ELIZA today: a fundamental lesson for the AI era
More than an artifact: a timeless case study
ELIZA, created in 1966 by Joseph Weizenbaum at MIT, marked a milestone in the history of AI. This chatbot used simple patterns and rules to simulate a conversation. The “DOCTOR” script mimicked a Rogerian psychotherapist, reformulating statements into questions. Yet it didn
Yet users often perceived human understanding. This “ELIZA effect” reveals our tendency to anthropomorphize machines. Today, in the face of LLMs, this distinction between simulation and genuine intelligence is vital. Financial institutions must
Implications for companies and trust management
In the banking and insurance sectors, managing customer expectations is paramount. Chatbots need to be transparent about their nature: they don’t understand language, only simulate responses.
- Clearly define the capabilities and limitations of chatbots for customers.
- Avoid overselling the empathy or understanding of automated agents.
- Take into account the psychological impact of man-machine interactions when designing customer paths.
- Ensuring ethical responsibility in the deployment of simulated technologies.
These principles enable us to build lasting customer relationships based on transparency and trust. In a sector where trust is essential, this vigilance is essential to prevent disappointment and maintain reputation.
ELIZA, despite its age, illustrates the essential point: a simulation is not understanding. For banks and insurance companies,
FAQ
What is the ELIZA effect and what does it mean for financial institutions?
The ELIZA effect refers to the tendency of users to attribute human understanding and intelligence to automated systems, even when they lack these capabilities. In the banking sector, this effect can lead to over-reliance on chatbots, risking misunderstandings about their real limitations. Institutions therefore need to systematically clarify the capabilities and restrictions of these tools in order to preserve the transparency and security of customer interactions.

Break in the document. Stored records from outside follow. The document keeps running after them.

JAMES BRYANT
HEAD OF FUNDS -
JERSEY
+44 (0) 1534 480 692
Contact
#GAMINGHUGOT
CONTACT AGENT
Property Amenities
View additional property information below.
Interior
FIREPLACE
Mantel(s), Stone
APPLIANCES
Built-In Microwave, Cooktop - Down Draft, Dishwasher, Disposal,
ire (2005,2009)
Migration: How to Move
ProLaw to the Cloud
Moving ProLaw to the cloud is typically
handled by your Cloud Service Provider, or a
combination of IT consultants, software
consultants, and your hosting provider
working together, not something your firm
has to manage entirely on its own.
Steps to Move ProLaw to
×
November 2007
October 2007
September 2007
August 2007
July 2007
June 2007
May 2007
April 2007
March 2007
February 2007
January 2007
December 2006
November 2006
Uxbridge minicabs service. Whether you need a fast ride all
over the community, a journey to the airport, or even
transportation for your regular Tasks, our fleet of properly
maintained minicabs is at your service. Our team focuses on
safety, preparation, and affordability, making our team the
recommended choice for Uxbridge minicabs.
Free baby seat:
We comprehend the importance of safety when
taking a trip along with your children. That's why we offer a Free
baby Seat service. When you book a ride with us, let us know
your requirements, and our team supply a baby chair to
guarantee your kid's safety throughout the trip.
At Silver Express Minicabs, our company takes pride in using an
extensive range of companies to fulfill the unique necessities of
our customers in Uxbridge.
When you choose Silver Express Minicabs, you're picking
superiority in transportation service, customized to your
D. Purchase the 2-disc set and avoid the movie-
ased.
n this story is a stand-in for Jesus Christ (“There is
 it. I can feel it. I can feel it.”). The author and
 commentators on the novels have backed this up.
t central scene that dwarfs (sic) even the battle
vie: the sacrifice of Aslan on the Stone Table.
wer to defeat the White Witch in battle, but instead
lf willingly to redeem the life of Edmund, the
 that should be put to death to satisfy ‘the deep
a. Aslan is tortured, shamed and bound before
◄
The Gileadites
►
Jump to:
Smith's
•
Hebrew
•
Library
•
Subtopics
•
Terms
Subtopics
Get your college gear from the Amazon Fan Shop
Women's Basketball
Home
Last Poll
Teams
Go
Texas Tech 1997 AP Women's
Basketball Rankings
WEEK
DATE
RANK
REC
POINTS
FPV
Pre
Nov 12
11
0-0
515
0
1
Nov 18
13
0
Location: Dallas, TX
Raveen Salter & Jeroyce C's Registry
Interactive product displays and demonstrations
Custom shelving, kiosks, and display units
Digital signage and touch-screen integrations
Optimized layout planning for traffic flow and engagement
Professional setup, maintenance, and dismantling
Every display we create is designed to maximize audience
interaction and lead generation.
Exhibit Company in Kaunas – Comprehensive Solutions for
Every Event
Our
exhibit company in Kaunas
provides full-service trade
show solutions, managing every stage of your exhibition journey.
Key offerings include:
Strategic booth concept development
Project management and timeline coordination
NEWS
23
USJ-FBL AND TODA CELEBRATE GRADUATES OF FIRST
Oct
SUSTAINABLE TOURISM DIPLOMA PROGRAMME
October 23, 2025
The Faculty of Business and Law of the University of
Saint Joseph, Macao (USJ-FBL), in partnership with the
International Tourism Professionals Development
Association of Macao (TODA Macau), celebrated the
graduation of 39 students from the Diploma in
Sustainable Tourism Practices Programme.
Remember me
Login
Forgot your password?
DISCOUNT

What was the ELIZA chatbot and its historic role?
Created in 1966 by Joseph Weizenbaum at MIT, ELIZA is considered the first chatbot in history. Its operation was based on a pattern matching method that generated responses based on predefined rules. Although initially designed to simulate Rogerian therapy, ELIZA revealed the limits of machine understanding, underlining the importance of transparency in human-machine interaction, a key principle for modern banking services.